低迷する名門球団にとうとう地元の怒りが爆発した。メッツは7日(日本時間8日)、本拠地ニューヨークで行われたロイヤルズ戦に12―16で痛恨すぎる逆転負けを喫し、連勝はあっさり「2」で止まった。

 ア・リーグ中地区の最下位チームを迎撃した一戦は、思わぬ形から幕を開けた。初回の攻撃で二死一、二塁の先制機をつくると、ベンジが放った打球は三塁方向へ転がる平凡なゴロ。無得点で終了とみられた直後、シティ・フィールドが一気に沸いた。

 打球を処理した相手先発・ルーゴの一塁送球がハーフバウンドとなってそれ、まずは二塁走者のユーイングが生還。ファウルゾーンに転がったボールを一塁手のカグリオンが拾い上げて投げると、三塁ベンチ前の柵にぶつかる大暴投…。今度は三塁側のファウルゾーンをボールが転々とする間に一走・ビシェットがホームにヘッドスライディングを決めて2点目をゲットした。この時、三塁手のロフティンから捕手・ジャンセンへの送球までそれ、とうとう打者走者のベンジまでホームにかえってくる〝大珍事〟となった。

 初回から相手のミス連発で3点を先制。しかも1プレーで3失策という信じられない混乱ぶりは複数の米メディアに「リトルリーグ・ホームラン」と酷評されたが、それすらも生かせなかったのがメッツだった。

 ルーゴから5回途中までに9点を挙げてKOしながら、2回から2番手で登板した千賀滉大投手(33)は3イニングで1被弾を含む4失点。5回から3番手で上がったウォーレンは一死も奪えず5失点で9―9の同点に追いつかれ、7回から5番手を任されたシーリンガーに至っては2ランに押し出し四球を与えるなど大荒れで一挙7点を献上した。
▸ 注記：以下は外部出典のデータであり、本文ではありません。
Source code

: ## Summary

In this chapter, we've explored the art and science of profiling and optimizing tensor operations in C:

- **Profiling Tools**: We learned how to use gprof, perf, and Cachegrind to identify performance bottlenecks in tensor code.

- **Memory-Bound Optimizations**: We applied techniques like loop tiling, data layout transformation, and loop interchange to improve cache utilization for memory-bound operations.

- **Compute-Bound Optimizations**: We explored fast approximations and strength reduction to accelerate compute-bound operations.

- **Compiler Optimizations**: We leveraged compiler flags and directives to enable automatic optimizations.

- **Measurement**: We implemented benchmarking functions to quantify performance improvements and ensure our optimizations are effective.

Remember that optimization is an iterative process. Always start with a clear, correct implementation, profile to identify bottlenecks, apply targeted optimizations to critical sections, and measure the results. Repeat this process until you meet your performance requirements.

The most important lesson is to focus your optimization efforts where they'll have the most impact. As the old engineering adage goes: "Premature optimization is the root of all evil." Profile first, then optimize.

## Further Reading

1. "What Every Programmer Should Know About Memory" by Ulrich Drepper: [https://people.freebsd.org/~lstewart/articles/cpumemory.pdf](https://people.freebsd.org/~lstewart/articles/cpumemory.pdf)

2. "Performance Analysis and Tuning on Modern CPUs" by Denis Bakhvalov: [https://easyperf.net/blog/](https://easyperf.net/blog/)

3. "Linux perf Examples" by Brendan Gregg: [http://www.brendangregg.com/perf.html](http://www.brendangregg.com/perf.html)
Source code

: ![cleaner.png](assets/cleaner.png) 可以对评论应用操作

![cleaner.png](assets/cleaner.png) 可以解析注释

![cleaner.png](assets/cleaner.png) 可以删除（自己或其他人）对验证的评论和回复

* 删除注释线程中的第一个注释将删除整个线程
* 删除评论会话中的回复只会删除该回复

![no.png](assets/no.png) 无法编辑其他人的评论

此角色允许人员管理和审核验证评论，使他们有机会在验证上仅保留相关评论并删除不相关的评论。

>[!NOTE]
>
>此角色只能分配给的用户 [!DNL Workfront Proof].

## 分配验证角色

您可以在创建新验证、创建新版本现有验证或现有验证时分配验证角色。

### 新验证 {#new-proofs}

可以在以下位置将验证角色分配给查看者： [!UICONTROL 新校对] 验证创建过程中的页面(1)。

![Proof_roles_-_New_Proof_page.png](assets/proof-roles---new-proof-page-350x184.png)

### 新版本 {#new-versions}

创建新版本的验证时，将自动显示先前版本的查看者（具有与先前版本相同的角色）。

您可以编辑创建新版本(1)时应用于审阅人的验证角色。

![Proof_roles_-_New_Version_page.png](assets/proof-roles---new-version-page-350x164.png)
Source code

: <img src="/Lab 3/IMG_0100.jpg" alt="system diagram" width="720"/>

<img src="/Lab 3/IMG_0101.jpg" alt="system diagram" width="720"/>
 棚ぼたで3点をもらいながら、投手陣が計19安打のメッタ打ちにされてすべてがご破算…。ただでさえナ・リーグ東地区の単独最下位に沈んで風当たりが強い中での大惨敗に、地元紙「ニューヨーク・ポスト」(電子版)は「白旗を掲げろ」と怒り爆発。「クイーンズのどんよりとした夜に最下位同士の対戦というだけでも十分だというのに、メッツはシティ・フィールドのホームシリーズ開幕戦の荒れた試合で悲惨なロイヤルズを相手に12対16で敗れ、おそらく今季最もずさんかつ醜い敗戦を喫した」と酷評した。

 チームは38勝54敗の借金16となり、ワイルドカード争いでも12球団中11位ともはや絶望的。残りは70試合でますます厳しい状況に追い込まれている。